Glenn Snoddy (May 21, natural causes, age 96): longtime recording engineer in Nashville, he accidentally invented the "fuzz tone" sound on Marty Robbins' hit "Don't Worry," and later replicated the sound in a "fuzz pedal."

Neil Stretcher (August 16, unknown cause, age 80): Grand Ole Opry staff band pianist for over a dozen years as well as a singer and songwriter.

Joe Taylor (May 14, unknown cause, age 85): one of Nashville's biggest booking agents, he promoted two generations' worth of country stars, from Dave Dudley to Sylvia. He also worked for Martha White Flour as advertising manager when the brand became associated with bluegrass music.

Ernie Thacker (April 10, bone infection, age 46): bluegrass guitarist and singer who got his start in Ralph Stanley's Clinch Mountain Boys, and who overcame a near-fatal car wreck in 2006 to return to performing.

Fay Jennings Thompson (September 5, unknown cause, age 86): member of the Anita Kerr Singers and an author of books on the history of shape note singing.

Billy ThunderKloud (ne Vincent Clifford) (June 5, complications of a stroke, age 70): Canadian country music singer, whose biggest hit was "What Time of Day" in the 70s, remembered for wearing costumes to highlight his native ancestry.

Bill Wagner (October 13, unknown cause, age 55): writer for Bluegrass Unlimited, Acoustic Guitar, and Old-Time Herald.

Dean Webb (June 30, unknown cause, age 81): mandolin player in the Bluegrass Hall of Fame group the Dillards.

Herman Webb (July 28, unknown cause, age 83): brother of Loretta Lynn and Crystal Gayle.

Earl Webster (April 24, natural causes, age 85): half of the Webster Brothers, a Knoxville-based duet who performed in the same vein and era as the Louvins and the Brewsters.

Lari White (January 23, peritoneal cancer, age 52): 1990s-era country singer who also branched out into acting, appearing in the film Cast Away.

Tony Joe White (October 24, heart attack, age 75): the "Swamp Fox" who blended country, blues, and R&B into a successful mixture with hits such as "Polk Salad Annie."

Jerry Wiggins (June 26, illness, age 73): drummer for Buck Owens during the Hee Haw days, he was also the husband of Owens' duet singer, Susan Raye.

Sam Wilson (February 25, stroke/kidney failure, age 69): guitarist in Ralph Stanley's Clinch Mountain Boys.

Les Woodie (March 23, natural causes, age 86): bluegrass fiddling great who is part of the Bluegrass Hall of Fame with the Stanley Brothers' band.

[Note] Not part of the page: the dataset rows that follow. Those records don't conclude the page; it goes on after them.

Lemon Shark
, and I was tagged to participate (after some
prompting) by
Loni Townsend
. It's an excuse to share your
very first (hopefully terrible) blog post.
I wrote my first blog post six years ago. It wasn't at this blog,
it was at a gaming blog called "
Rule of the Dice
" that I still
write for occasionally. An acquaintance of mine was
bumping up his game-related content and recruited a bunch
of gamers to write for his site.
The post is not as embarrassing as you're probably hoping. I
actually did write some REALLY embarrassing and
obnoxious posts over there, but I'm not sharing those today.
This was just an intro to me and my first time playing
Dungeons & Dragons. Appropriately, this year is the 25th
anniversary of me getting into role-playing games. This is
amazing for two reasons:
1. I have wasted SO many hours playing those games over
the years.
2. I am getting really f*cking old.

Jimmy Work (December 22, natural causes, age 94): songwriter who gave country music several hits, including "Tennessee Border" and, most memorably, "Making Believe."

Also, sadly:

Sean Adler, 48
Blake Dingman, 21
Jacob Dunham, 21
Cody Gifford-Coffman, 22
Sgt. Ron L. Helus, 54
Alaina Housley, 18
Dan Manrique, 33
Justin Meek, 23
Mark Meza, 20
Kristina Morisette, 20
Telemachus Orfanos, 27
Noel Sparks, 21

These twelve individuals were killed when a gunman opened fire inside the Borderline Bar and Grill, a country music venue in Thousand Oaks, California, on November 7.

Farewell, and thank you for the music.